The company also offers a marketplace for third party software providers to sit atop the company’s platform. This gives Cohesity the ability to backup data from legacy systems, like IBM System z mainframes.

And as a result of its strategic collaboration with Amazon Web Services announced in late 2020, Cohesity is now giving customers to option to store data backups directly in AWS S3. That can not only be used as a way to migrate data to the cloud, but it gives customers the opportunity to take advantage of all of the AI and analytics services that AWS offers. The fact that Amazon.com took an undisclosed stake in the company last year reflects the interest that the e-commerce giant has in Cohesity.

The Future

The SpanFS file system is the company’s “secret sauce,” as it underlies all of its solutions, which are available as software subscriptions for on-prem servers, in the cloud, or as a managed service. Customers can also access the file system directly and use it to serve data to production applications, such as its radiology services customer that uses it to store radiology images, or the customers with large contact centers who store audio recordings of telephone calls using SpanFS.
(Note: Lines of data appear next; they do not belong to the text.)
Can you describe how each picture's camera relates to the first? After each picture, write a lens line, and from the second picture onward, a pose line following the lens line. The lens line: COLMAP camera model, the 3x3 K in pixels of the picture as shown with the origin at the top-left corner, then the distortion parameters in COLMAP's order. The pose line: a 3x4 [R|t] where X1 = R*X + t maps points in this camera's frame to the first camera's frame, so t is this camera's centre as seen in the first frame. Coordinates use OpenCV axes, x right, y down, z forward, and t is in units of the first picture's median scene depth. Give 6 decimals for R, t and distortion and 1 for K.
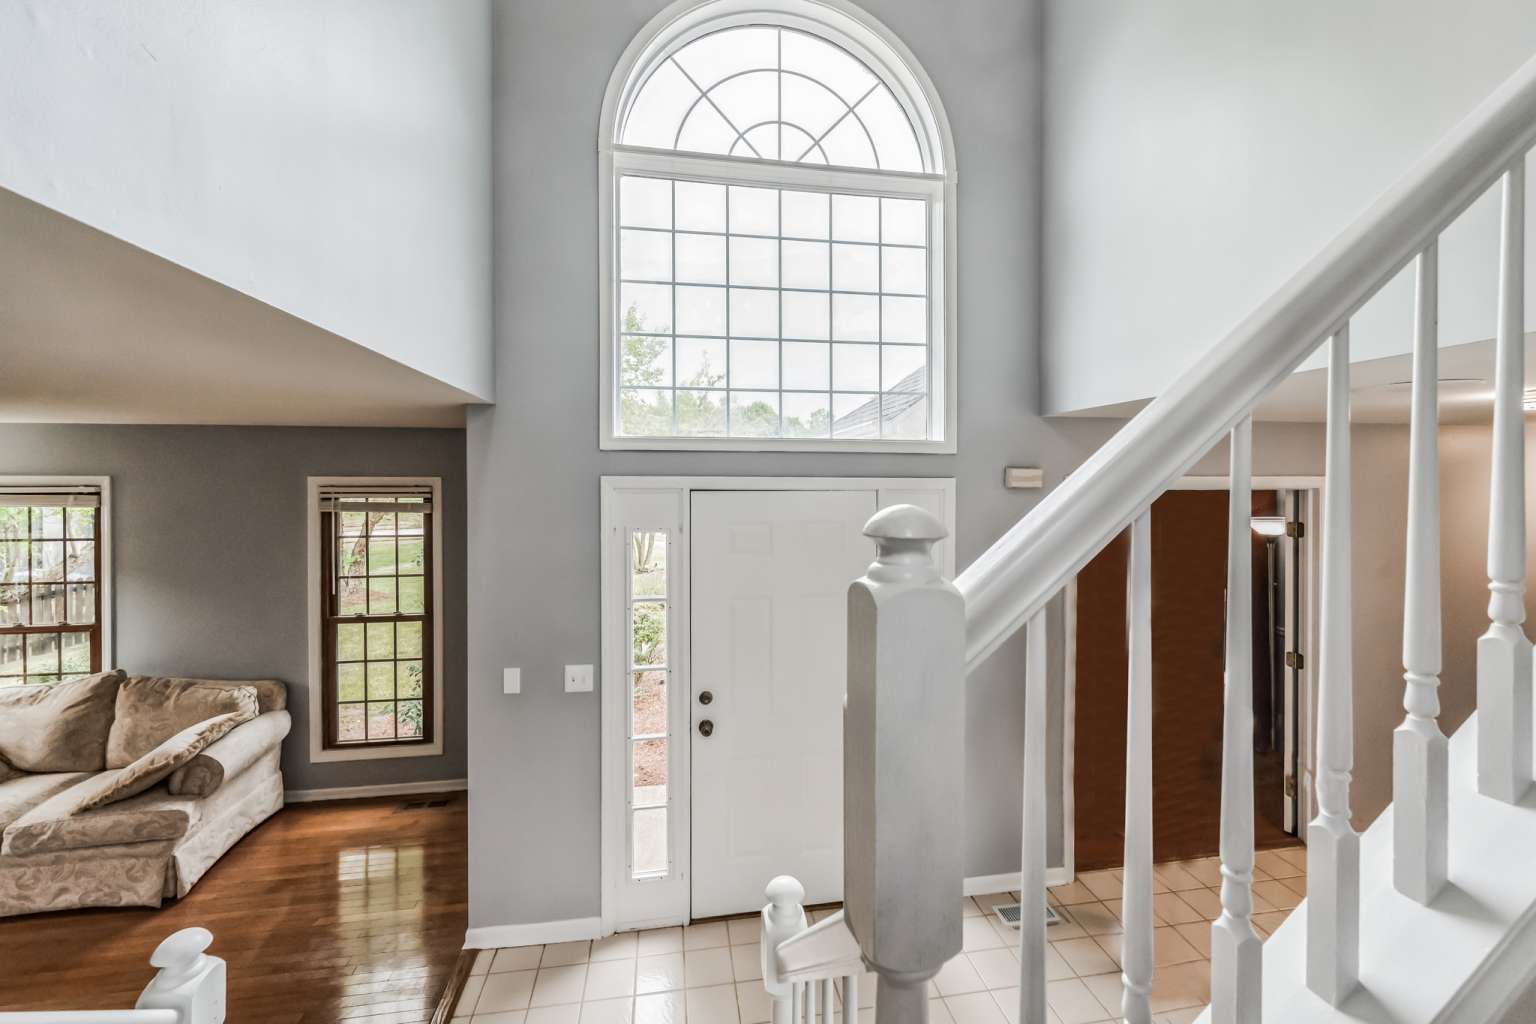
lens RADIAL K [[609.6, 0, 768.0], [0, 609.6, 512.0], [0, 0, 1]] dist [-0.000926, -0.000314]
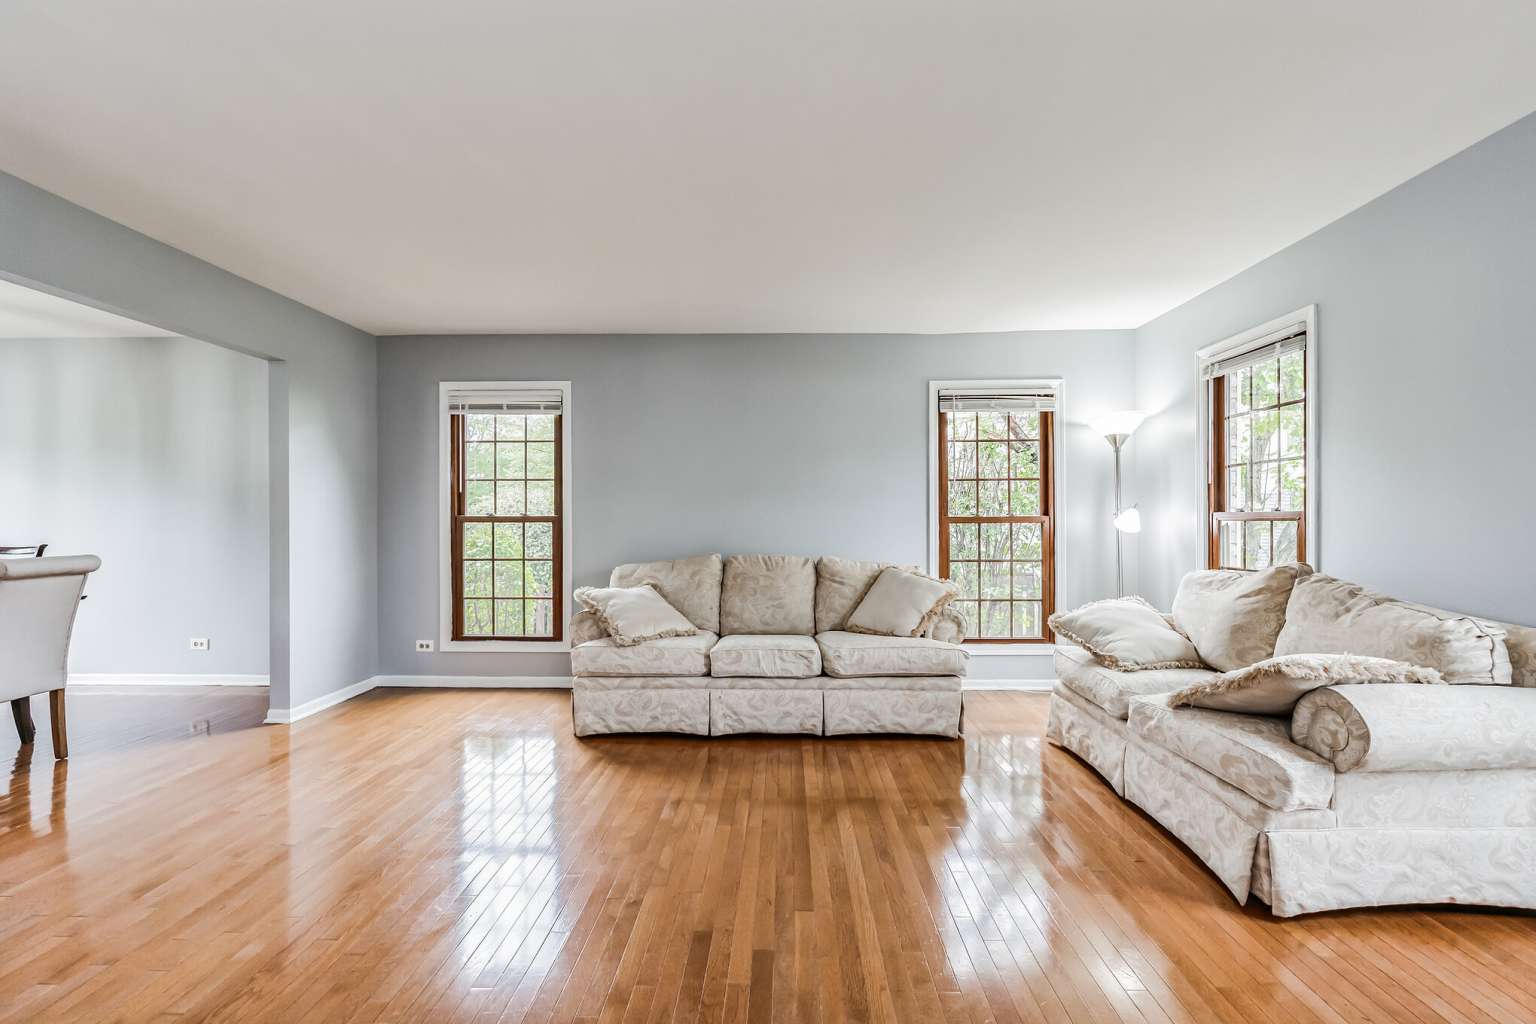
lens RADIAL K [[609.6, 0, 768.0], [0, 609.6, 512.0], [0, 0, 1]] dist [-0.000926, -0.000314]
pose [[-0.193440, -0.013293, -0.981022, -0.287629], [-0.040916, 0.999148, -0.005470, 0.264977], [0.980259, 0.039081, -0.193819, 0.606437]]
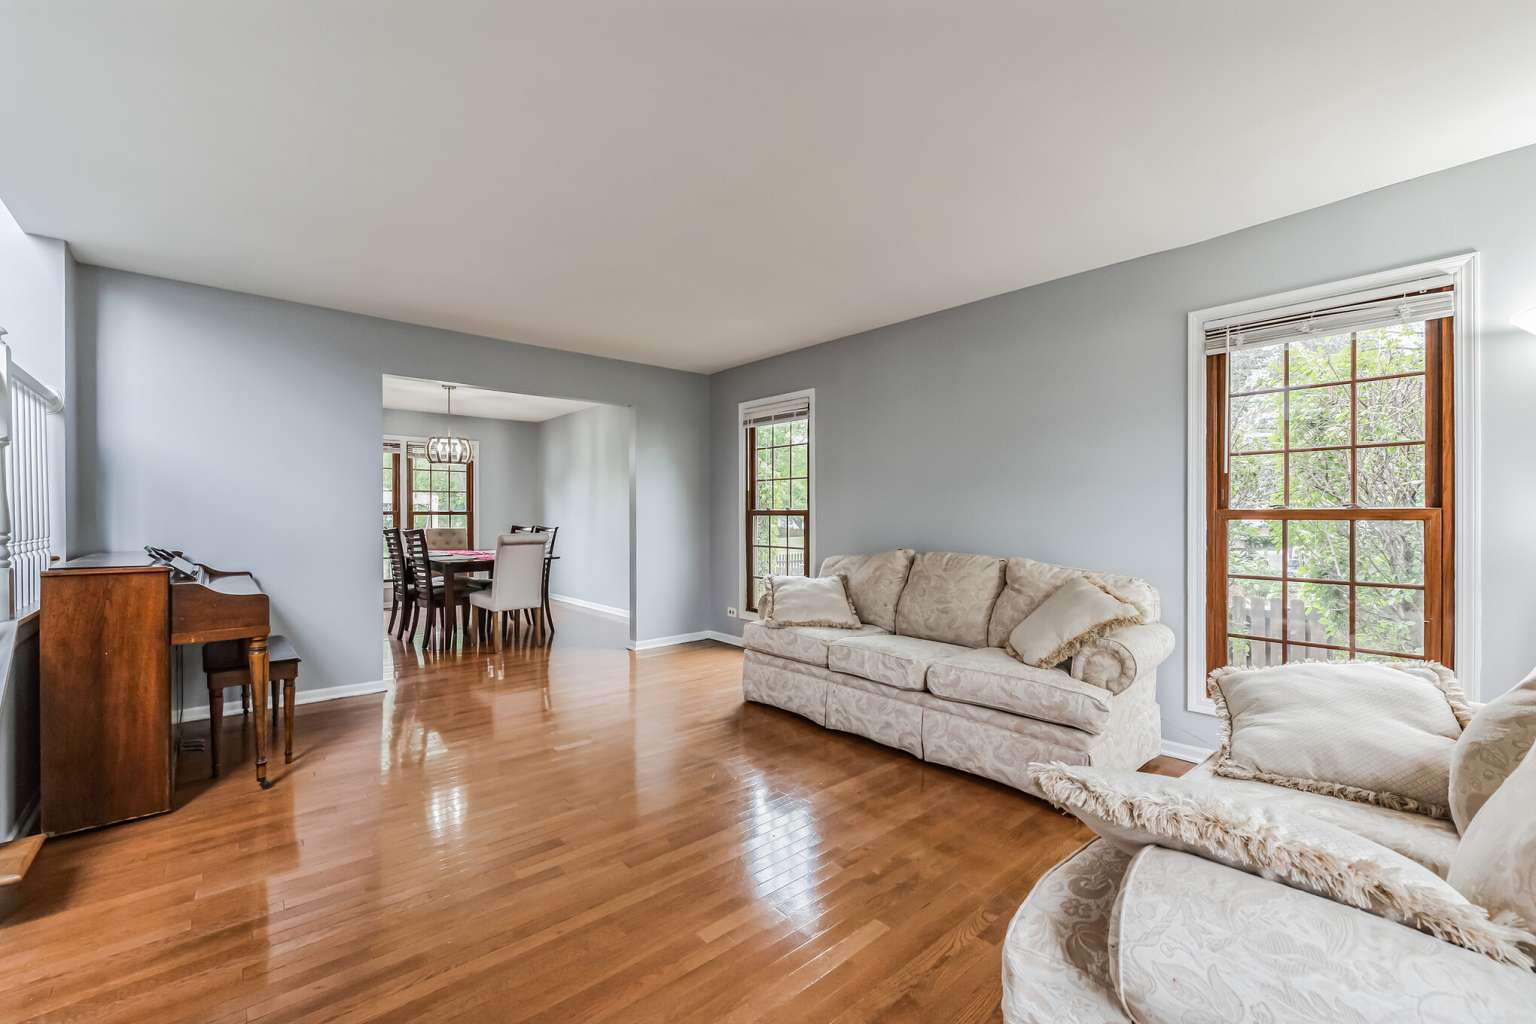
lens RADIAL K [[616.0, 0, 768.0], [0, 616.0, 512.0], [0, 0, 1]] dist [-0.001880, -0.000217]
pose [[-0.842619, -0.003206, -0.538501, -0.647111], [-0.024862, 0.999148, 0.032955, 0.240428], [0.537936, 0.041157, -0.841980, 1.165907]]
Cohesity CEO and founder Mohit Aron

However, don’t expect Cohesity to become a general-purpose distributed file or object storage system any time soon.

“We don’t want to be in the arms race to have the best IOPs number. There are people who are really good at that,” Wiborg says. “We’re not going after cheap-and-deep stuff, like the object guys do. They’re all about, how can I shave pennies off the storage that you have in huge, high volumes. We’re really trying to hit that middle market between the high performance and the cheap-and-deep options, where there’s a huge opportunity.”

Some customers will understand the value in Cohesity’s underlying architecture and see its use for other data solutions, but that’s also not a guarantee and it’s no way to generate interest. Instead, the company is banking on providing clear and easy to use solutions to well-understood problems, like backup. Only when the company has experienced enough customer success will having an underlying architecture provide the “escape velocity” to break out of the backup and recovery market, Wiborg says.

“In some ways, think of backup as a great way to get your arms around the data that’s out there that you own,” Wiborg says. “The question is once you start to amass that center of gravity, what else can you do with it?”

To understand where Cohesity will go in the future, it’s worth taking a look at what its founder did in the past. Before founding Cohesity, Aron was the co-founder and CTO at Nutanix, where he was given the nickname “father of hyper-converged infrastructure.” Prior to that, Aron was at Google, where he was a lead developer on the Google File System.

With that kind of technological background, it seems unlikely that Aron will be content with peddling around the backup and recovery market forever. Just as Google parlayed a drop-dead simple user interface for a straightforward concept–Web search–into a trillion-dollar data behemoth, it seems like there is a path for Cohesity to morph its position in backup and recovery into something more.

The big question, of course, is what that will be. Wiborg hinted at some possible directions that Cohesity will soon be announcing–Managed ransomware services?  Automated data discovery?–– but would provide no specifics.